In his defence Simcha writes that the basis of the date of 1207 BCE for first reference to the Israelites comes from the Merneptah stele which records Pharaoh Merneptah’s battles with the Israelites. If the Israelites were strong enough for the Pharoah to brag about it, then they would have been a strong force in 1207 and this can happen only in a time period of about 2-300 years after the Exodus.
The interesting part in this whole debate is the assumption that the Biblical text is a perfect historical document and all the details mentioned actually happened as told. Hershel questions this very basis.
You, on the other hand, start out with the assumption that your Bible is historically accurate, including the miracles, unless you can find some archaeological problem with doing so; and also accepting as proof anything archaeological that seems to confirm the historicity of the text, including the miracles.
You may deny this, but you do do it. As a kind of test, let me ask you if you would apply the same presumption of historicity to other ancient texts, such as Homer and Gilgamesh? Would you accept all the details in Homer as historically accurate, even the miracles and the acts of the gods? Do you accept as a historical fact that the wildman Gilgamesh was acculturated by a prostitute? How about his refusal of a marriage proposal by Ishtar, the goddess of Uruk? Do you believe that Utnapishtim is immortal (as the text says), perhaps still living in disguise somewhere in war-torn Baghdad?[The Exodus Debated]
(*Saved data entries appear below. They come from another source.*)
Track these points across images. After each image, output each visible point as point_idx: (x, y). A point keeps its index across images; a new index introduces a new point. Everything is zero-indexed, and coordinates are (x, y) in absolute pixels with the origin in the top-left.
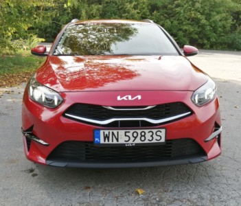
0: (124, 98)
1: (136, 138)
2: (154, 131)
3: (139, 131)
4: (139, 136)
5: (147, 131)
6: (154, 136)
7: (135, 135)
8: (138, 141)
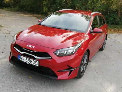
0: (29, 46)
1: (29, 61)
2: (35, 61)
3: (30, 59)
4: (30, 61)
5: (33, 60)
6: (35, 63)
7: (29, 60)
8: (30, 63)
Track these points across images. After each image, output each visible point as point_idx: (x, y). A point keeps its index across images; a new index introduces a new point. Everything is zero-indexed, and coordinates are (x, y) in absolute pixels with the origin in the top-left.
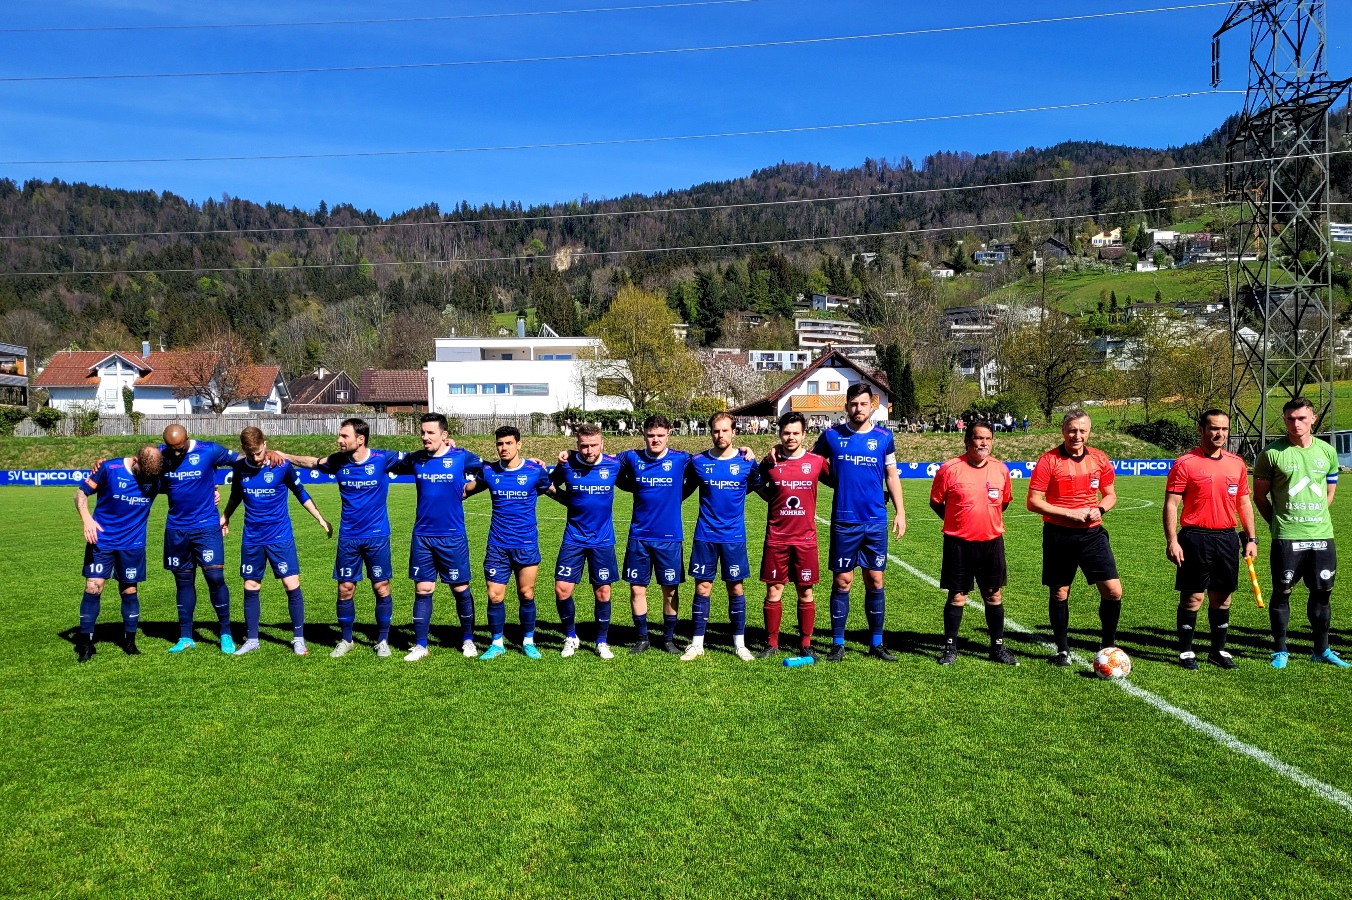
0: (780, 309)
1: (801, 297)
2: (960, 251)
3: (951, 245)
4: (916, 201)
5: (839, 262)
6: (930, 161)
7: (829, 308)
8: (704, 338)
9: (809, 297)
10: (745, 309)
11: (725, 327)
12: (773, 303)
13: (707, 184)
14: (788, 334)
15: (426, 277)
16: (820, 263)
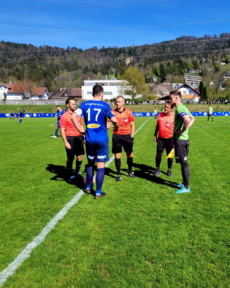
0: (181, 73)
1: (186, 70)
2: (227, 58)
3: (225, 56)
4: (217, 45)
5: (196, 61)
6: (221, 35)
7: (193, 73)
8: (161, 80)
9: (188, 70)
10: (172, 73)
11: (167, 77)
12: (179, 71)
13: (165, 41)
14: (183, 79)
15: (94, 65)
16: (191, 61)
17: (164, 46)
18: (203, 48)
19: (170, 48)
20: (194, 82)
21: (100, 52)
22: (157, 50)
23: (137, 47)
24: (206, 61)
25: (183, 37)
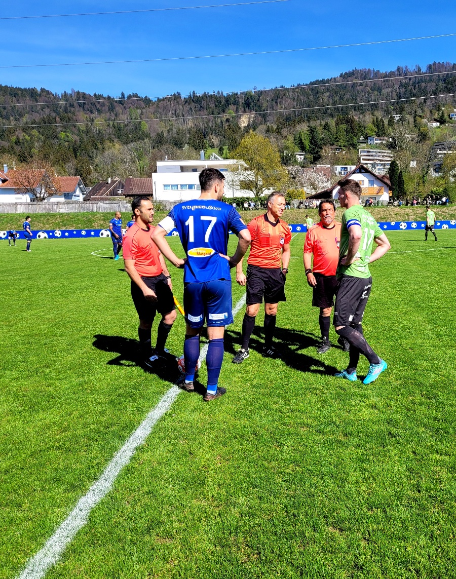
0: (351, 144)
1: (362, 138)
2: (443, 113)
3: (438, 110)
4: (423, 88)
5: (382, 119)
6: (430, 67)
7: (376, 144)
8: (313, 160)
9: (366, 138)
10: (333, 145)
11: (323, 153)
12: (348, 141)
13: (317, 80)
14: (355, 157)
15: (175, 130)
16: (372, 120)
17: (315, 89)
18: (395, 95)
19: (328, 94)
20: (378, 162)
21: (187, 104)
22: (302, 97)
23: (261, 92)
24: (401, 120)
25: (353, 72)
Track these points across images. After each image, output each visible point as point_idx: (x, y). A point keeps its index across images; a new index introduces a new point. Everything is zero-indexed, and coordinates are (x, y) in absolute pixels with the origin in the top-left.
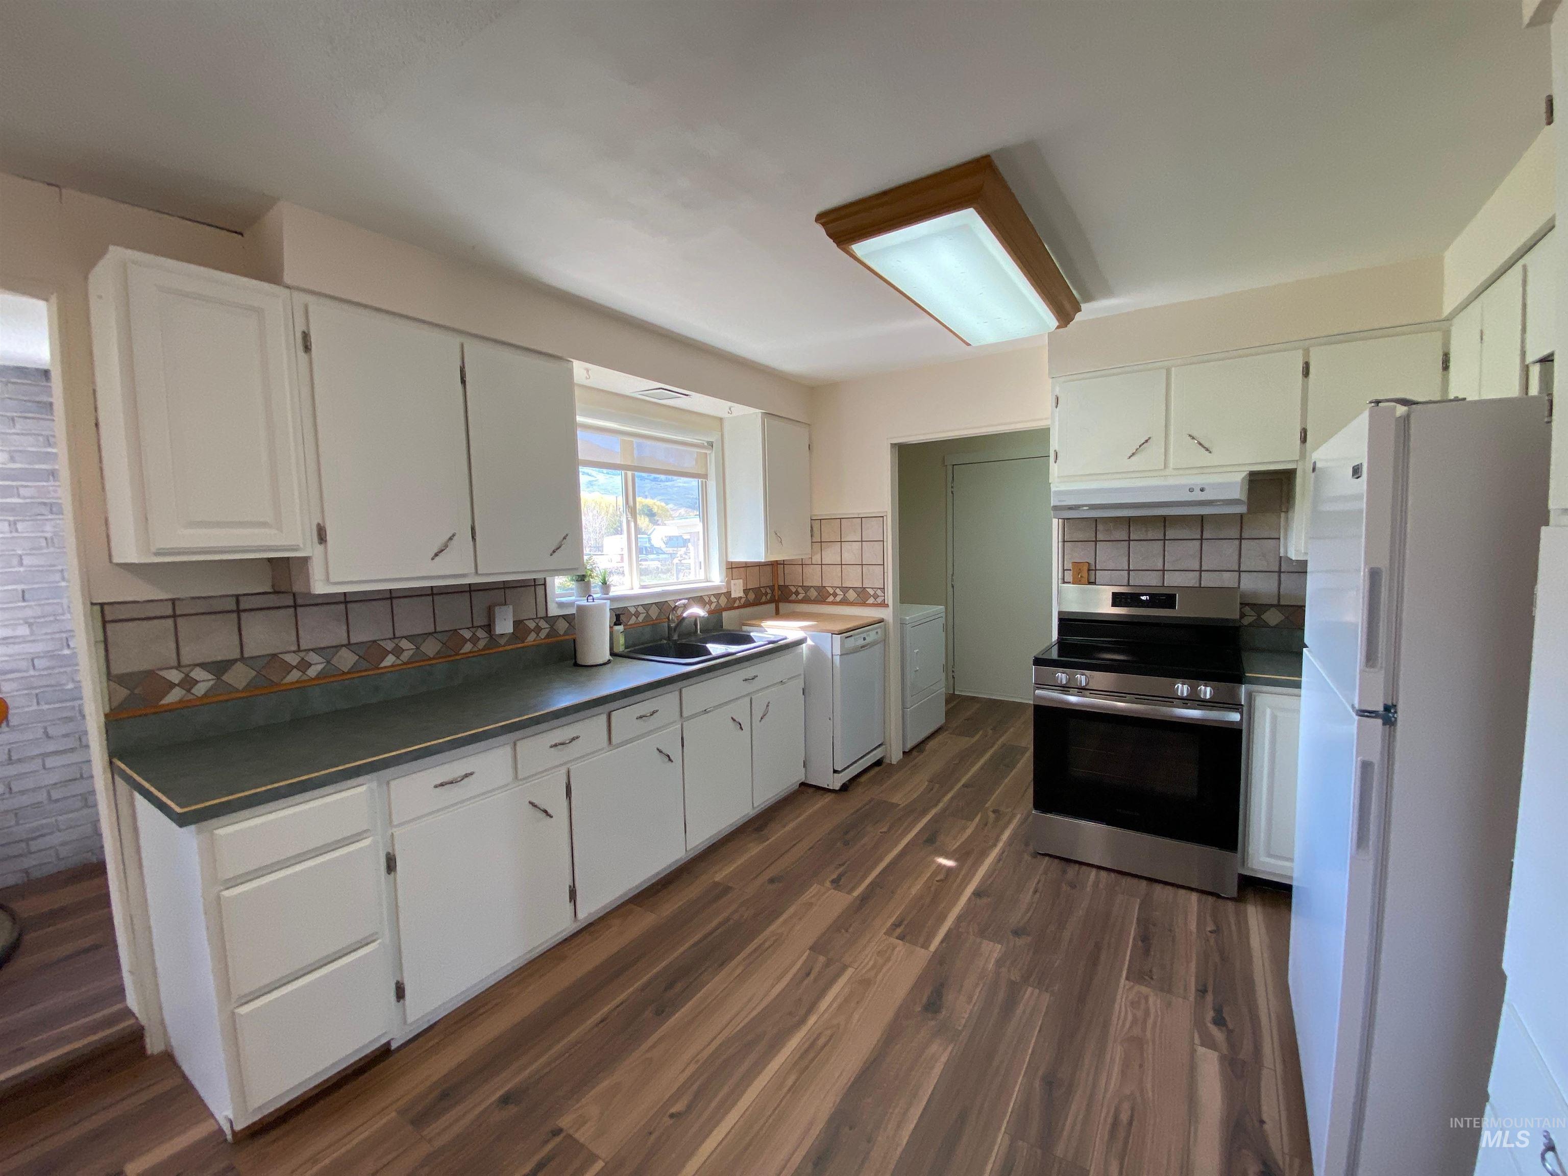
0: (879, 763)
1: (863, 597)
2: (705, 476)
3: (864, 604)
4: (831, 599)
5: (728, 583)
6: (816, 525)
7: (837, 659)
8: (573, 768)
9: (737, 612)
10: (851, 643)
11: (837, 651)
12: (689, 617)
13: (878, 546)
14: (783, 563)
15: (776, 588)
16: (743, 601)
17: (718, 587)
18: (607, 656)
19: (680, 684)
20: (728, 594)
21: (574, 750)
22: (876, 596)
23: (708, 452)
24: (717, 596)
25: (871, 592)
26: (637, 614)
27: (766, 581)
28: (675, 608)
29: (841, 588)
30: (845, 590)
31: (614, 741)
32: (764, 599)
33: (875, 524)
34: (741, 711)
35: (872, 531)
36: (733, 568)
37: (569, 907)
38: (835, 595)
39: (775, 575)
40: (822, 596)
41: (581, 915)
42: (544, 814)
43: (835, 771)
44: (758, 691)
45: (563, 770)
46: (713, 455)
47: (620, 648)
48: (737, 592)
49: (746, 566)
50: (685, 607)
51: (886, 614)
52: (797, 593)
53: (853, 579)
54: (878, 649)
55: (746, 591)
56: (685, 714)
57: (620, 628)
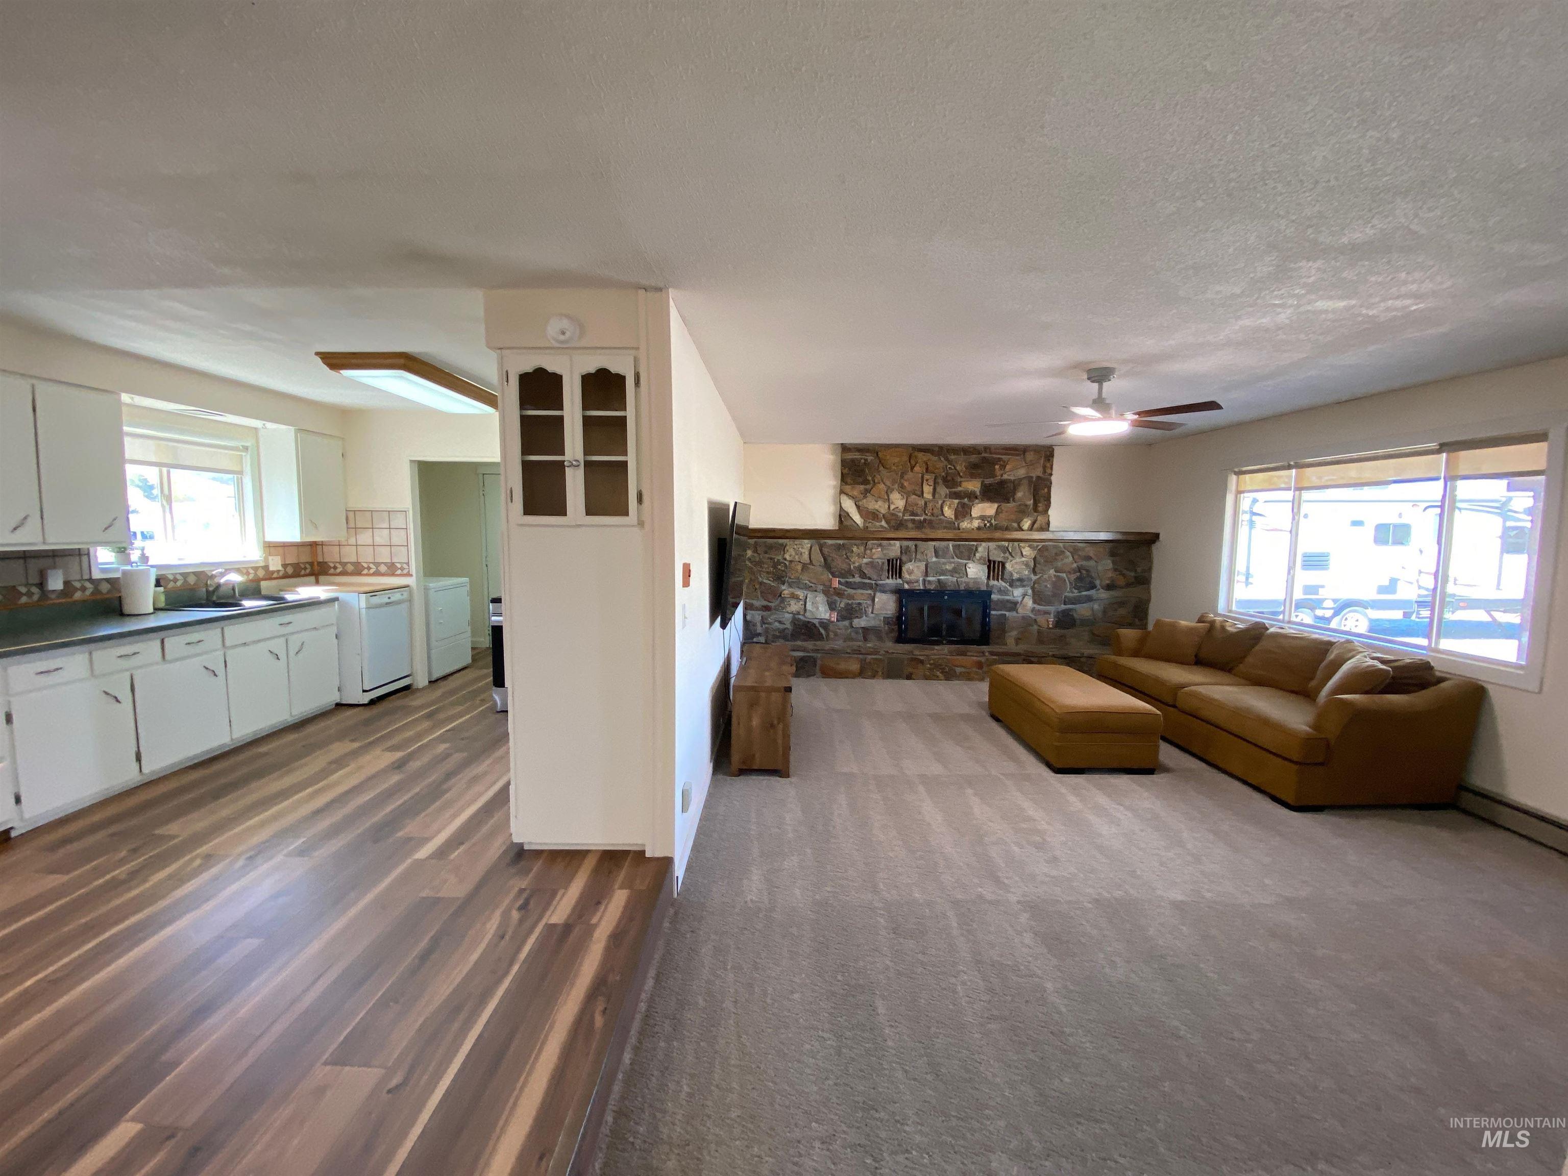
0: (407, 688)
1: (392, 569)
2: (241, 473)
3: (393, 575)
4: (365, 572)
5: (266, 559)
6: (351, 515)
7: (364, 611)
8: (134, 672)
9: (274, 583)
10: (376, 600)
11: (363, 604)
12: (227, 583)
13: (403, 532)
14: (322, 544)
15: (316, 563)
16: (281, 574)
17: (257, 562)
18: (151, 610)
19: (223, 623)
20: (266, 568)
21: (135, 661)
22: (402, 569)
23: (244, 454)
24: (256, 569)
25: (399, 566)
26: (175, 580)
27: (305, 558)
28: (213, 577)
29: (374, 563)
30: (377, 564)
31: (168, 657)
32: (303, 572)
33: (401, 516)
34: (278, 646)
35: (398, 521)
36: (271, 547)
37: (135, 766)
38: (369, 568)
39: (314, 554)
40: (358, 570)
41: (146, 770)
42: (114, 700)
43: (364, 691)
44: (293, 633)
45: (127, 675)
46: (248, 457)
47: (162, 604)
48: (275, 564)
49: (285, 546)
50: (222, 575)
51: (411, 581)
52: (335, 568)
53: (384, 556)
54: (405, 606)
55: (285, 566)
56: (228, 643)
57: (161, 589)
The response for this from Simcha is that the Torah has been transmitted for over 2700 years without any errors, which makes it very credible. If during Sabbath Torah reading, a single letter is found smudged, the Torah is declared un-Kosher and removed. He says that no other text has such disciplined chain of transmission.
Probably Simcha has never heard of the Vedas which were transmitted exactly the same way. The largest surviving body of ancient literature has been passed down orally for over thousands of years. This Vedic lore, considered to be divine revelation was painstakingly memorized and even when the original meaning of the words were lost, the brahmins remembered and recited the hymns with the utmost fidelity. Will scholars then give the same historical validity to the Vedas which they give the Torah and the Bible?